Interestingly, it was the experimental results that were wrong. In the early 1940s experimental work showed that the way in which the experiments were performed during the 1930s had precluded the possibility of observing the polarization effects predicted by Mott. In order to avoid problems with multiple scattering the experimenters had scattered the electrons from the front surface of the targets. Unfortunately this made the effects of plural scattering, a few large scatters rather than just one as required by Mott, very large. The symmetric plural scattering swamped the predicted polarization effect. When the experimental apparatuses were changed to eliminate this problem the discrepancy disappeared.[2] Mott’s theory was then supported by the experimental evidence.

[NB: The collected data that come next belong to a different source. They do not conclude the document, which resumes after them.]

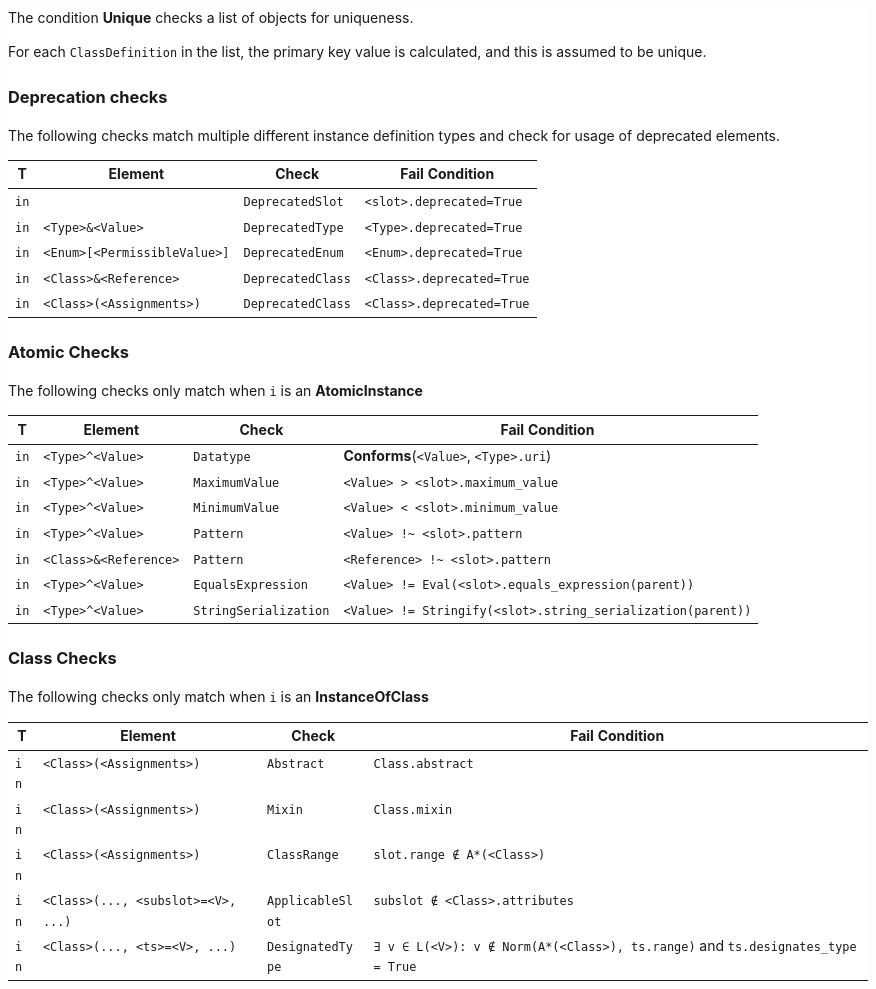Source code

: The condition **Unique** checks a list of objects for uniqueness.

For each `ClassDefinition` in the list, the primary key value is calculated, and this is assumed to be unique.

### Deprecation checks

The following checks match multiple different instance definition types and check for usage of deprecated elements.

| **T** | Element                      | Check              | Fail Condition                                                             |
|-------|------------------------------|--------------------|----------------------------------------------------------------------------|
| `in`  |                              | `DeprecatedSlot`   | `<slot>.deprecated=True`                                                   |
| `in`  | `<Type>&<Value>`             | `DeprecatedType`   | `<Type>.deprecated=True`                                                   |
| `in`  | `<Enum>[<PermissibleValue>]` | `DeprecatedEnum`   | `<Enum>.deprecated=True`                                                   |
| `in`  | `<Class>&<Reference>`        | `DeprecatedClass`  | `<Class>.deprecated=True`                                                  |
| `in`  | `<Class>(<Assignments>)`     | `DeprecatedClass`  | `<Class>.deprecated=True`                                                  |


### Atomic Checks

The following checks only match when `i` is an **AtomicInstance**

| **T**  | Element               | Check                 | Fail Condition                                              |
|--------|-----------------------|-----------------------|-------------------------------------------------------------|
| `in`   | `<Type>^<Value>`      | `Datatype`            | **Conforms**(`<Value>`, `<Type>.uri`)                       |
| `in`   | `<Type>^<Value>`      | `MaximumValue`        | `<Value> > <slot>.maximum_value`                            |
| `in`   | `<Type>^<Value>`      | `MinimumValue`        | `<Value> < <slot>.minimum_value`                            |
| `in`   | `<Type>^<Value>`      | `Pattern`             | `<Value> !~ <slot>.pattern`                                 |
| `in`   | `<Class>&<Reference>` | `Pattern`             | `<Reference> !~ <slot>.pattern`                             |
| `in`   | `<Type>^<Value>`      | `EqualsExpression`    | `<Value> != Eval(<slot>.equals_expression(parent))`         |
| `in`   | `<Type>^<Value>`      | `StringSerialization` | `<Value> != Stringify(<slot>.string_serialization(parent))` |


### Class Checks

The following checks only match when `i` is an **InstanceOfClass**

| **T**  | Element                            | Check             | Fail Condition                                                                  |
|--------|------------------------------------|-------------------|---------------------------------------------------------------------------------|
| `in`   | `<Class>(<Assignments>)`           | `Abstract`        | `Class.abstract`                                                                |
| `in`   | `<Class>(<Assignments>)`           | `Mixin`           | `Class.mixin`                                                                   |
| `in`   | `<Class>(<Assignments>)`           | `ClassRange`      | `slot.range ∉ A*(<Class>)`                                                      |
| `in`   | `<Class>(..., <subslot>=<V>, ...)` | `ApplicableSlot`  | `subslot ∉ <Class>.attributes`                                                  |
| `in`   | `<Class>(..., <ts>=<V>, ...)`      | `DesignatedType`  | `∃ v ∈ L(<V>): v ∉ Norm(A*(<Class>), ts.range)` and `ts.designates_type = True` |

We have seen here a classic case of the Duhem-Quine problem and how the physics community attempted to solve it. There was a clear discrepancy between the experimental results and the predictions of a well-confirmed theory. The experiments were redone to check the results, with careful attention to the experimental conditions required by the theory. Theorists checked on whether or not other effects might mask the predicted polarization effect. Other theorists offered competing explanations. Ultimately a solution was found.
Does the fact that Dirac theory was not regarded as refuted even though experiment clearly disagreed with its predictions mean that physicists disregard negative results whenever it suits their purposes? Do physicists really tune in on existing community commitments, as some social constructivists would have it, and overlook negative evidence? The answer is no. There is no indication in this episode that the negative evidence was disregarded. The physics community examined the theory in the light of all the available experimental evidence, weighed its importance, and then made a decision. I note that even though Dirac theory remained relatively unscathed, both experimental and theoretical work continued until the problem was solved. The discrepancy was not hidden from view, nor was it ignored.